A research team has identified more than 350 previously undocumented monumental structures in northern Saudi Arabia and southern Iraq, shedding new light on hunting strategies, climate change, and cultural connection in the Neolithic Middle East.
These structures, termed ‘kites’, consist of low stone walls stretching over hundreds of metres, or sometimes kilometres, that lead towards an enclosure (or ‘kite head’). It is widely accepted that they functioned as traps, guiding gazelles and other game between the walls and into the enclosure to be captured or killed.
Building and maintaining these structures would have required considerable resources and collaborative organisation.
Kites are well-known from eastern Jordan and southern Syria, and are thought to have largely been built during the Holocene Humid Period (between c.9000 and 4000 BC), when increased rainfall allowed flora and fauna to flourish.
The new distribution of kites was identified through remote-sensing analysis of open-source imagery, undertaken by the University of Oxford’s School of Archaeology as part of the Endangered Archaeology in the Middle East and North Africa (EAMENA) project.
Led by Dr Michael Fradley, principal author of the study published in The Holocene, the research team surveyed a total area of 135,000km, documenting 354 new kite structures, most of which are in the classic star-shaped form.
‘The structures we found displayed evidence of complex, careful design,’ said Dr Fradley. ‘In terms of size, the “heads” of the kites can be over 100 metres wide, but the guiding walls (the “strings” of the kite) which we currently think gazelle and other game would follow to the kite heads, can be incredibly long.’

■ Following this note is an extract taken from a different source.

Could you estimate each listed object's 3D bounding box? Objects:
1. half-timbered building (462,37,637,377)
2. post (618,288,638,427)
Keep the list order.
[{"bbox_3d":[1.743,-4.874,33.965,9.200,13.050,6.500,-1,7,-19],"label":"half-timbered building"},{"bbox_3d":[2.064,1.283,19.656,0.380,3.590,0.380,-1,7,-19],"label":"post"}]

‘In some of these new examples, the surviving portion of walls run in almost straight lines for over four kilometres, often over very varied topography,’ added Dr Fradley.

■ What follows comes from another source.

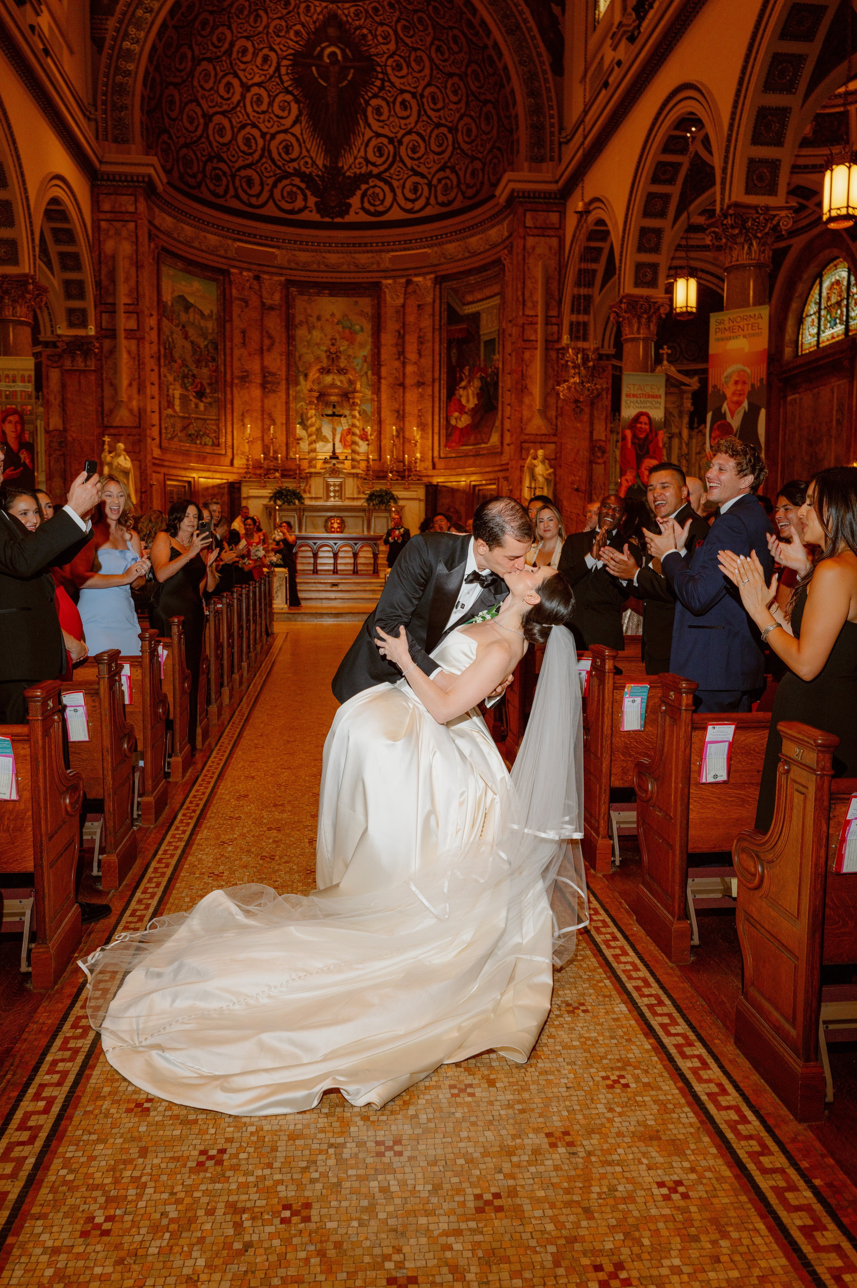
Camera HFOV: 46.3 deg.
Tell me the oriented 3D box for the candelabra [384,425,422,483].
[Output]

According to the study, similarities observed in the morphology and alignment of the new distribution of kites suggest that they are a continuation of the well-known arc of kites running through Jordan and Syria. These new findings therefore extend this distribution more than 400km further east across the eastern Nafud Desert in northern Saudi Arabia, with a handful also identified in southern Iraq for the first time.
This hints at a previously unknown span of cultural connections between these regions, and contributes to our understanding of how this landscape – that is now desert – was utilised by Neolithic peoples whilst under more favourable climatic conditions.
Other monumental structures were identified during the survey, including a number of cairn tombs and mustatils.
With support from the Arcadia Fund, the EAMENA project now plans to expand the survey work into other areas of the region.